A putative new idea for AI control; index here.
Suppose you have an AI with a utility u and a probability estimate P. There is a certain event X which the AI cannot affect. You wish to change the AI's estimate of the probability of X, by, say, doubling the odds ratio P(X):P(¬X). However, since it is dangerous to give an AI false beliefs (they may not be stable, for one), you instead want to make the AI behave as if it were a u-maximiser with doubled odds ratio.
Assume that the AI is currently deciding between two actions, α and ω. The expected utility of action α decomposes as:
u(α) = P(X)u(α|X) + P(¬X)u(α|¬X).
The utility of action ω is defined similarly, and the expected gain (or loss) of utility by choosing α over ω is:
u(α)-u(ω) = P(X)(u(α|X)-u(ω|X)) + P(¬X)(u(α|¬X)-u(ω|¬X)).
If we were to double the odds ratio, the expected utility gain becomes:
u(α)-u(ω) = (2P(X)(u(α|X)-u(ω|X)) + P(¬X)(u(α|¬X)-u(ω|¬X)))/Ω, (1)
for some normalisation constant Ω = 2P(X)+P(¬X), independent of α and ω.
We can reproduce exactly the same effect by instead replacing u with u', such that
- u'( |X)=2u( |X)
- u'( |¬X)=u( |¬X)
u'(α)-u'(ω) = P(X)(u'(α|X)-u'(ω|X)) + P(¬X)(u'(α|¬X)-u'(ω|¬X)),
= 2P(X)(u(α|X)-u(ω|X)) + P(¬X)(u(α|¬X)-u(ω|¬X)). (2)
This, up to an unimportant constant, is the same equation as (1). Thus we can accomplish, via utility manipulation, exactly the same effect on the AI's behaviour as a by changing its probability estimates.
Notice that we could also have defined
- u'( |X)=u( |X)
- u'( |¬X)=(1/2)u( |¬X)
This is just the same u', scaled.
The utility indifference and false miracles approaches were just special cases of this, where the odds ratio was sent to infinity/zero by multiplying by zero. But the general result is that one can start with an AI with utility/probability estimate pair (u,P) and map it to an AI with pair (u',P) which behaves similarly to (u,P').
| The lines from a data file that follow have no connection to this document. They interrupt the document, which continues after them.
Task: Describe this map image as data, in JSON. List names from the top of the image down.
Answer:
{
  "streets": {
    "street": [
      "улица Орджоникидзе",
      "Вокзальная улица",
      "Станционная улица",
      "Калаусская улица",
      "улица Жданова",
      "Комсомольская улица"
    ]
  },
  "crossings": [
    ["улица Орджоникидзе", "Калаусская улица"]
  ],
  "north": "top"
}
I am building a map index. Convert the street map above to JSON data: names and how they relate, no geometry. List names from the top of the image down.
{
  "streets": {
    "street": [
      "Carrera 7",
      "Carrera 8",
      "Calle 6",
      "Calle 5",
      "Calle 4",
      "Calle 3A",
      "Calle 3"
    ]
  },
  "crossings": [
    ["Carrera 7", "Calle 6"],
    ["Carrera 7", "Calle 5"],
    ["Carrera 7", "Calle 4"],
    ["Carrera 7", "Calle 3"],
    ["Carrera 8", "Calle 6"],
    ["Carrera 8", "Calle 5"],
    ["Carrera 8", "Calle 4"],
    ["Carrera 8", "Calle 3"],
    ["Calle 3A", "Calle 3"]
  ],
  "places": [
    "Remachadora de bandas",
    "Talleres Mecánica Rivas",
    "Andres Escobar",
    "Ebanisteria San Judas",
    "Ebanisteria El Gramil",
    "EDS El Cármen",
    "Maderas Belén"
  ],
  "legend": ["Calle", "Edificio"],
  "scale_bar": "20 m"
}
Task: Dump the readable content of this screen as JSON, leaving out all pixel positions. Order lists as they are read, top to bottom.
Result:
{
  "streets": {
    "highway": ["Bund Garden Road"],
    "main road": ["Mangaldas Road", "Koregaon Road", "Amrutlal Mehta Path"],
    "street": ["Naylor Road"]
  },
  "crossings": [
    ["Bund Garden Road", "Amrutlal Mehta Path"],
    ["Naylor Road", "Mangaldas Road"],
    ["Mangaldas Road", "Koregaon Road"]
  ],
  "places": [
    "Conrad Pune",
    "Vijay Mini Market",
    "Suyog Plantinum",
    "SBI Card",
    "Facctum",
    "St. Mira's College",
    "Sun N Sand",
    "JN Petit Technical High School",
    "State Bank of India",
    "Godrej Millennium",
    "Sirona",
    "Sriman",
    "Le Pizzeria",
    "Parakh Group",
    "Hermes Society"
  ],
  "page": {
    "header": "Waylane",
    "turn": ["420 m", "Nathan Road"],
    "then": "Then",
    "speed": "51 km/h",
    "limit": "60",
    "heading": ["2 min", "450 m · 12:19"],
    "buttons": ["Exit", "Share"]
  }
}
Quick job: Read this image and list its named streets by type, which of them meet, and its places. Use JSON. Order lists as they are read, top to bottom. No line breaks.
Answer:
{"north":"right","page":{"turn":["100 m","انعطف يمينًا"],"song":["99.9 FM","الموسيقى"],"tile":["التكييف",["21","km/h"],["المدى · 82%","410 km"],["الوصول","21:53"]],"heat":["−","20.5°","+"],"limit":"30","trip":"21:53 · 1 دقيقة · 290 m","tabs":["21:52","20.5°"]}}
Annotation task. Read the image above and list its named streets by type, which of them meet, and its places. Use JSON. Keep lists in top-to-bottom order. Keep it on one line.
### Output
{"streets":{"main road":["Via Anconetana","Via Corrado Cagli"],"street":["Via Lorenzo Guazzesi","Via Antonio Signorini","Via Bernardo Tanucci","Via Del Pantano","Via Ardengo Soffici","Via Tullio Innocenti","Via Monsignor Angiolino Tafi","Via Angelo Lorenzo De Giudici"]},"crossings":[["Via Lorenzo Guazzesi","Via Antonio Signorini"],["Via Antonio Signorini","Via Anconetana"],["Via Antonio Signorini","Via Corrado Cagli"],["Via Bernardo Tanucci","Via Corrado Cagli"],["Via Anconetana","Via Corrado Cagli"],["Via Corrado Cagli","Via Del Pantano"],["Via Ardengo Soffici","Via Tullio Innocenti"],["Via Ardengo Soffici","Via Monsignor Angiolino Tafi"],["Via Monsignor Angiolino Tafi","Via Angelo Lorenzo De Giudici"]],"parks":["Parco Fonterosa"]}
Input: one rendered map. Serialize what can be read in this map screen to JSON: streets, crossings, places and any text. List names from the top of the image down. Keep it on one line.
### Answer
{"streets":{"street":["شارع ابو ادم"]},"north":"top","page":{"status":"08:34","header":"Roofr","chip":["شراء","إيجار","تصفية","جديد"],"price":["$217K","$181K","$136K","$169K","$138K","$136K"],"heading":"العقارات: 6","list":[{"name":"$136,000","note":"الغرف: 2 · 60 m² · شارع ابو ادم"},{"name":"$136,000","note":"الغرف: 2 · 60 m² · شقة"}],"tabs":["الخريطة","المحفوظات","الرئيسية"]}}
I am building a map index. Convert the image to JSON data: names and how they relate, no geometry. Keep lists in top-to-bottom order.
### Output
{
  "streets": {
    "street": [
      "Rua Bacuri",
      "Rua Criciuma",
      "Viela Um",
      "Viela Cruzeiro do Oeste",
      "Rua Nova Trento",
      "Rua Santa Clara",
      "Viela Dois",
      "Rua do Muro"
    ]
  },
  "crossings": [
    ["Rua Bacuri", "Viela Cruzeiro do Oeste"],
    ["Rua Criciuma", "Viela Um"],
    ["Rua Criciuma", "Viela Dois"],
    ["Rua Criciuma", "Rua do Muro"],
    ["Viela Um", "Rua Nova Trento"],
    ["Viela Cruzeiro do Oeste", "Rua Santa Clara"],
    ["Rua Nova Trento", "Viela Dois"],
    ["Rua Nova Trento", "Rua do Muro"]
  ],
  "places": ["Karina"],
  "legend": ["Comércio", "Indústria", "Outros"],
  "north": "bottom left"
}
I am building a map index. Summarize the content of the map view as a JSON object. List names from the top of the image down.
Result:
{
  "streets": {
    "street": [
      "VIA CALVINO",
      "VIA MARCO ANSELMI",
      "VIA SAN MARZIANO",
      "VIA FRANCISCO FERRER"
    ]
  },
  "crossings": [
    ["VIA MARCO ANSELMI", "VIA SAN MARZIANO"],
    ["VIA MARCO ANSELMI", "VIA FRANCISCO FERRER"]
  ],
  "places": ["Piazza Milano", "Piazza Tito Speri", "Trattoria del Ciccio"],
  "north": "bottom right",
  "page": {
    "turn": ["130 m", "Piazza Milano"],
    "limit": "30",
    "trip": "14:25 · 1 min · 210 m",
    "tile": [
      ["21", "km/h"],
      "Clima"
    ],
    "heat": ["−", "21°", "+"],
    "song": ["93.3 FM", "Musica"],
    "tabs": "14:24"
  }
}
Changes in probability can be replicated as changes in utility.
In the previous, we multiplied certain utilities by two. But by doing so, we implicitly used the zero point of u. But utility is invariant under translation, so this zero point is not actually anything significant.
It turns out that we don't need to care about this - any zero will do, what matters simply is that the spread between options is doubled in the X world but not in the ¬X one.
But that relies on the AI being unable to affect the probability of X and ¬X itself. If the AI has an action that will increase (or decrease) P(X), then it becomes very important where we set the zero before multiplying. Setting the zero in a different place is isomorphic with adding a constant to the X world and not the ¬X world (or vice versa). Obviously this will greatly affect the AI's preferences between X and ¬X.
One way of avoiding the AI affecting X is to set this constant so that u'(X)=u'(¬X), in expectation. Then the AI has no preferences between the two situations, and will not seek to boost one over the other. However, note that u(X) is an expected utility calculation. Therefore:
- Choosing the constant so that u'(X)=u'(¬X) requires accessing the AI's probability estimate P for various worlds; it cannot be done from outside, by multiplying the utility, as the previous approach could.
- Even if u'(X)=u'(¬X), this does not mean that u'(X|Y)=u'(¬X|Y) for every event Y that could happen before X does. Simple example: X is a coin flip, and Y is the bet of someone on that coin flip, someone the AI doesn't like.
This explains all the complexity of the utility indifference approach, which is essentially trying to decompose possible universes (and adding constants to particular subsets of universes) to ensure that u'(X|Y)=u'(¬X|Y) for any Y that could happen before X does.